Sehnsucht nach eigenen Wurzeln
So auch bei der Irakerin Hayv Kahraman. Die Künstlerin ist im Kindesalter als Flüchtling aus dem Irak nach Europa gekommen. Ihre Werke konfrontieren den Betrachter mit Fragen über Identität, dem Gefühl der Verfremdung von den eigenen Wurzeln und der Sehnsucht danach sich ihnen wieder anzunähern. So wie in ihrem jüngsten Werk "Ihr Name ist Gun", auf dem eine orientalische Frau zu sehen ist, die tanzend Hände und Füße hebt. In Englischen heißt Gun Waffe, im Schwedischen Frau, im Kurdischen Hoden. Kahraman lässt den Betrachter entscheiden, welche Bedeutung er dem Kunstwerk geben will.

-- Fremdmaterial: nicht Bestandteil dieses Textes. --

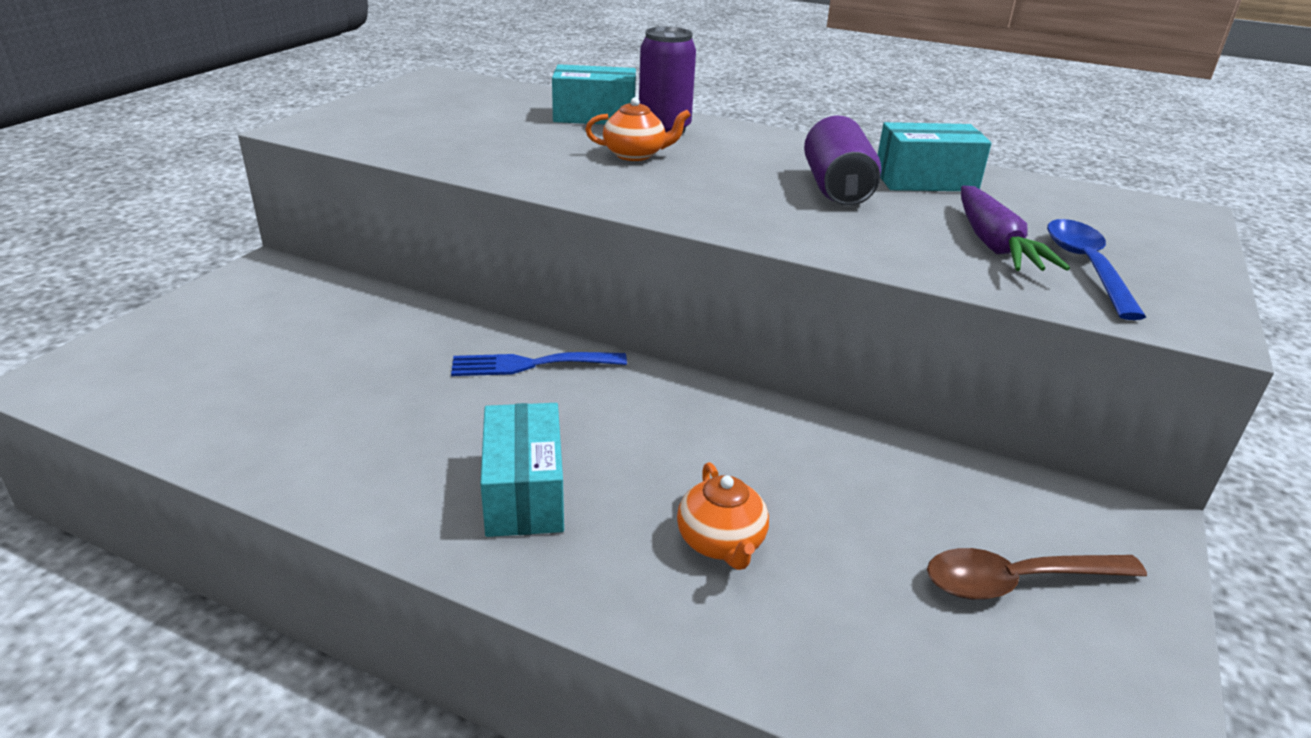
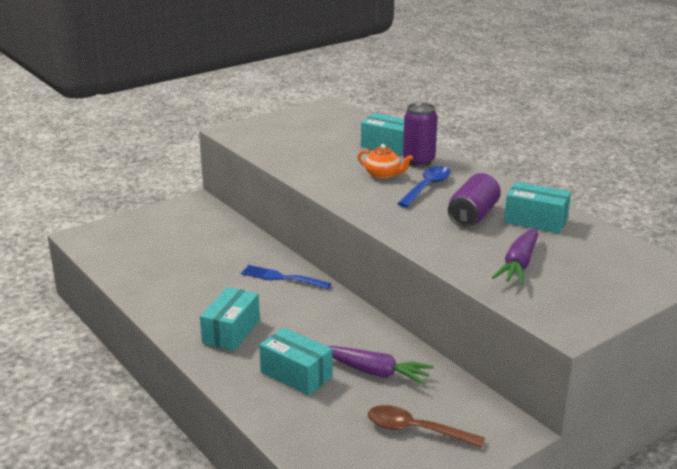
camera: 30 degrees right, 5 degrees down
(721, 543) = (296, 374): orange teapot -> turquoise box
(846, 491) = (376, 372): none -> purple carrot
(1086, 267) = (554, 287): blue spoon -> blue spoon (427, 187)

"Vom Pessimismus der Erkenntnis zum Optimismus der Handlung". Der Titel der Hauptausstellung auf der diesjährigen Biennale in Thessaloniki macht Hoffnung, dass in der Auseinandersetzung mit den aktuellen Problemen am Mittelmeer, auch konstruktive Lösungen gefunden werden können.